Why everyone and their mother own spy machines (aka smart speakers)

(REAL ESTATE TECHNOLOGY) Regardless of privacy issues with them, what does information about smart speakers, ownership, and usage tell us about future trends?



smart speakers scare me

I don’t trust smart speakers, but even I can (begrudgingly) admit why they might be convenient. With just a simple wake word, I would be able to do anything from inquire about the weather or turn down my own music from across the room. And the thing is, plenty of people have bought into this sort of sales pitch. In fact, the worldwide revenue of smart speakers more than doubled between 2017 and 2018. And it’s projected that by 2022, the total revenue from smart speakers will reach almost $30 billion.

With over 25% of adults in the United States owning at least one smart speaker, it’s worth figuring out how we’re using this new tech…and how it could be used against us.
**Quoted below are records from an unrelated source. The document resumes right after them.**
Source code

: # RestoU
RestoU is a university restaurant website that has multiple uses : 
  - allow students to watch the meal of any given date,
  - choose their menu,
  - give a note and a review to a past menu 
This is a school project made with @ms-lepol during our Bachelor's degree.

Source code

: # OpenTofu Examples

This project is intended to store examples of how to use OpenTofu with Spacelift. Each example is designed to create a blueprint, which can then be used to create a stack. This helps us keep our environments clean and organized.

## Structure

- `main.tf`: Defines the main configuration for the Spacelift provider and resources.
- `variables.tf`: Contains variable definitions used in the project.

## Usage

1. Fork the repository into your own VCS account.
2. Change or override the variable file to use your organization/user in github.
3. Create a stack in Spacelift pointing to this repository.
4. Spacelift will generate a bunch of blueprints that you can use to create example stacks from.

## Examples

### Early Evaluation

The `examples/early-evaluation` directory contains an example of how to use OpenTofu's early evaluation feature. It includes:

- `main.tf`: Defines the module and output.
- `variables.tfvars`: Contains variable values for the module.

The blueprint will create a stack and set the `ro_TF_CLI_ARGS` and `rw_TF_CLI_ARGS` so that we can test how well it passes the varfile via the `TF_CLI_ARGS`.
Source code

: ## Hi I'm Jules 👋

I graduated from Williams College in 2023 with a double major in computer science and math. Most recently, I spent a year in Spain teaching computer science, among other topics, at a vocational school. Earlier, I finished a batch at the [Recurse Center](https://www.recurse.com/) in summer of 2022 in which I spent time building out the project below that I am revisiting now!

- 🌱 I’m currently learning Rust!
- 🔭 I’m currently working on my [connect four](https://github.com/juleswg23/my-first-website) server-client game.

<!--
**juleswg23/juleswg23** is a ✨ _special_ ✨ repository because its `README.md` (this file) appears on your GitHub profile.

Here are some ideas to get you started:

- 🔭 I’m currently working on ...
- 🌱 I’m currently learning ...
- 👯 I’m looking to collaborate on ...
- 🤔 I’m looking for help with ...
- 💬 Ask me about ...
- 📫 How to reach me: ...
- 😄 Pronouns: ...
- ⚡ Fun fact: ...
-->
First things first: Despite the horror stories we hear about voice-command shopping – like when a pet parrot figured out how to make purchases on Alexa – people aren’t really using their smart speakers to buy things. In fact, in the list of top ten uses for a smart speaker, making a purchase is at the bottom.

Before you breathe a sigh of relief, though, it’s worth knowing where advertisements might crop up in more subtle places.

Sure, people aren’t using their smart speakers to make many purchases, but they’re still using the speakers for other things – primarily asking questions and getting updates on things like weather and traffic. And I get it, why scroll through the internet looking for an answer that Alexa might be able to pull up for you instantly?

That said, it also provides marketers with a great opportunity to advertise to you in a way that feels conversational. Imagine asking about a wait time for a popular restaurant. If the wait is too long, it creates the perfect opportunity for Alexa to suggest UberEats as an alternative (promotion paid for by UberEats, of course).

Don’t get me wrong, this is already happening when you search Google on your phone or computer. Search for a tire company, for instance, and the competitors are sure to appear in your results. But as more and more consumers start turning their attention to smart speakers, it’s worth being aware that they won’t be the only ones.